On human nature, Fang held that the Way of Heaven is inherently good, but that once human beings and other things acquire physical form and a psycho-physical disposition, their natures may contain both good and evil because of differences in the senses, the clarity or turbidity of vital energy, and other factors. He rejected the interpretation of "the nature of Heaven and Earth" and "the nature of psycho-physical disposition" as two separate natures. In interpreting the phrase "following one's nature is called the Way" from the Doctrine of the Mean, he glossed shuai ("to follow") as shuai ("to lead" or "to command"). He therefore understood the Way as governing and directing human nature, rather than merely following one's innate nature.

Although Fang studied under Wang Yangming, he did not fully accept Wang's interpretations of the classics.
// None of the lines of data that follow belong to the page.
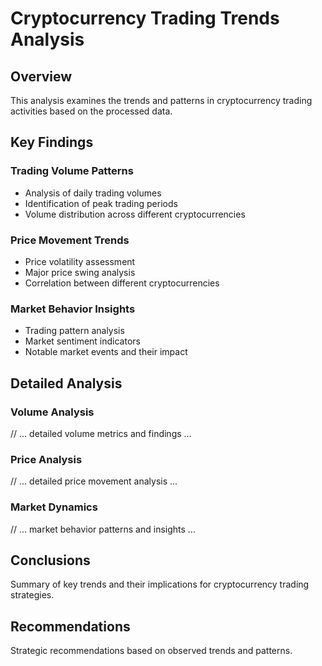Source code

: # Cryptocurrency Trading Trends Analysis

## Overview
This analysis examines the trends and patterns in cryptocurrency trading activities based on the processed data.

## Key Findings

### Trading Volume Patterns
- Analysis of daily trading volumes
- Identification of peak trading periods
- Volume distribution across different cryptocurrencies

### Price Movement Trends
- Price volatility assessment
- Major price swing analysis
- Correlation between different cryptocurrencies

### Market Behavior Insights
- Trading pattern analysis
- Market sentiment indicators
- Notable market events and their impact

## Detailed Analysis

### Volume Analysis
// ... detailed volume metrics and findings ...

### Price Analysis
// ... detailed price movement analysis ...

### Market Dynamics
// ... market behavior patterns and insights ...

## Conclusions
Summary of key trends and their implications for cryptocurrency trading strategies.

## Recommendations
Strategic recommendations based on observed trends and patterns.
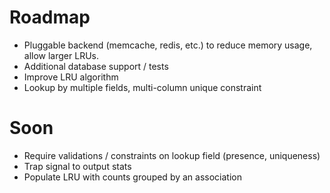 Roadmap
=======

* Pluggable backend (memcache, redis, etc.) to reduce memory usage, allow
  larger LRUs.
* Additional database support / tests
* Improve LRU algorithm
* Lookup by multiple fields, multi-column unique constraint

Soon
====
* Require validations / constraints on lookup field (presence, uniqueness)
* Trap signal to output stats
* Populate LRU with counts grouped by an association
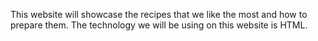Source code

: This website will showcase the recipes that we like the most and how to prepare them. The technology we will be using on this website is HTML.

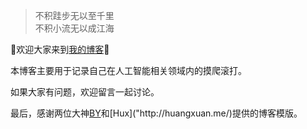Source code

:>不积跬步无以至千里  
>不积小流无以成江海

👏欢迎大家来到[我的博客](http://shichaoxin.com)👏

本博客主要用于记录自己在人工智能相关领域内的摸爬滚打。

如果大家有问题，欢迎留言一起讨论。

最后，感谢两位大神[BY]("http://qiubaiying.top")和[Hux]("http://huangxuan.me/)提供的博客模版。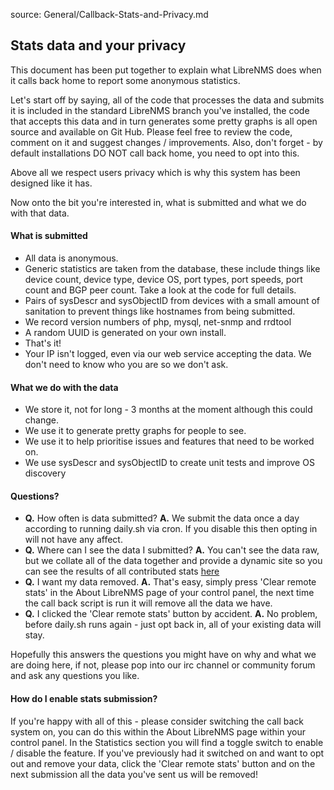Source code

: source: General/Callback-Stats-and-Privacy.md
## Stats data and your privacy ##

This document has been put together to explain what LibreNMS does when it calls back home to report some anonymous statistics.

Let's start off by saying, all of the code that processes the data and submits it is included in the standard LibreNMS branch you've installed, the code that accepts this data and in turn generates some pretty graphs is all open source and available on Git Hub. Please feel free to review the code, comment on it and suggest changes / improvements. Also, don't forget - by default installations DO NOT call back home, you need to opt into this.

Above all we respect users privacy which is why this system has been designed like it has.

Now onto the bit you're interested in, what is submitted and what we do with that data.

#### What is submitted ####
- All data is anonymous.
- Generic statistics are taken from the database, these include things like device count, device type, device OS, port types, port speeds, port count and BGP peer count. Take a look at the code for full details.
- Pairs of sysDescr and sysObjectID from devices with a small amount of sanitation to prevent things like hostnames from being submitted.
- We record version numbers of php, mysql, net-snmp and rrdtool
- A random UUID is generated on your own install.
- That's it!
- Your IP isn't logged, even via our web service accepting the data. We don't need to know who you are so we don't ask.

#### What we do with the data ####
- We store it, not for long - 3 months at the moment although this could change.
- We use it to generate pretty graphs for people to see.
- We use it to help prioritise issues and features that need to be worked on.
- We use sysDescr and sysObjectID to create unit tests and improve OS discovery

#### Questions? ####
- **Q.** How often is data submitted? **A.** We submit the data once a day according to running daily.sh via cron. If you disable this then opting in will not have any affect.
- **Q.** Where can I see the data I submitted? **A.** You can't see the data raw, but we collate all of the data together and provide a dynamic site so you can see the results of all contributed stats [here](https://stats.librenms.org)
- **Q.** I want my data removed. **A.** That's easy, simply press 'Clear remote stats' in the About LibreNMS page of your control panel, the next time the call back script is run it will remove all the data we have.
- **Q.** I clicked the 'Clear remote stats' button by accident. **A.** No problem, before daily.sh runs again - just opt back in, all of your existing data will stay.

Hopefully this answers the questions you might have on why and what we are doing here, if not, please pop into our irc channel or community forum and ask any questions you like.

#### How do I enable stats submission? ####
If you're happy with all of this - please consider switching the call back system on, you can do this within the About LibreNMS page within your control panel. In the Statistics section you will find a toggle switch to enable / disable the feature. If you've previously had it switched on and want to opt out and remove your data, click the 'Clear remote stats' button and on the next submission all the data you've sent us will be removed!
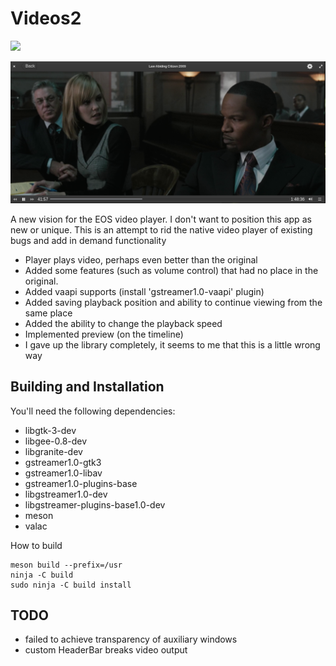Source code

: # Videos2

<p align="left">
    <a href="https://paypal.me/Dirli85">
        <img src="https://img.shields.io/badge/Donate-PayPal-green.svg">
    </a>
</p>

<img src="data/screenshot.png" title="Videos2 screenshot" width="720"> </img>

A new vision for the EOS video player. I don't want to position this app as new or unique. This is an attempt to rid the native video player of existing bugs and add in demand functionality
* Player plays video, perhaps even better than the original
* Added some features (such as volume control) that had no place in the original.
* Added vaapi supports (install 'gstreamer1.0-vaapi' plugin)
* Added saving playback position and ability to continue viewing from the same place
* Added the ability to change the playback speed
* Implemented preview (on the timeline)
* I gave up the library completely, it seems to me that this is a little wrong way

## Building and Installation

You'll need the following dependencies:
* libgtk-3-dev
* libgee-0.8-dev
* libgranite-dev
* gstreamer1.0-gtk3
* gstreamer1.0-libav
* gstreamer1.0-plugins-base
* libgstreamer1.0-dev
* libgstreamer-plugins-base1.0-dev
* meson
* valac

How to build

    meson build --prefix=/usr
    ninja -C build
    sudo ninja -C build install

## TODO

* failed to achieve transparency of auxiliary windows
* custom HeaderBar breaks video output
On questions such as the investigation of things, broad learning, and the textual structure of the Great Learning, Fang maintained that the classics should be interpreted by comparing their passages with one another, rather than by developing doctrines detached from their original wording. Wang criticized him for becoming "entangled and stalled by textual meanings", while Zhan Ruoshui likewise saw in his teaching the "defect of affirming the inner while negating the outer". Around 1516, when Fang visited Zhan, he conveyed Wang's view that "in the end, it is all empty" represented the ultimate point of learning and invited Zhan to debate the matter with Wang. The three subsequently exchanged letters on the nature of the mind, Heavenly Principle, and the distinction between Confucianism and Buddhism.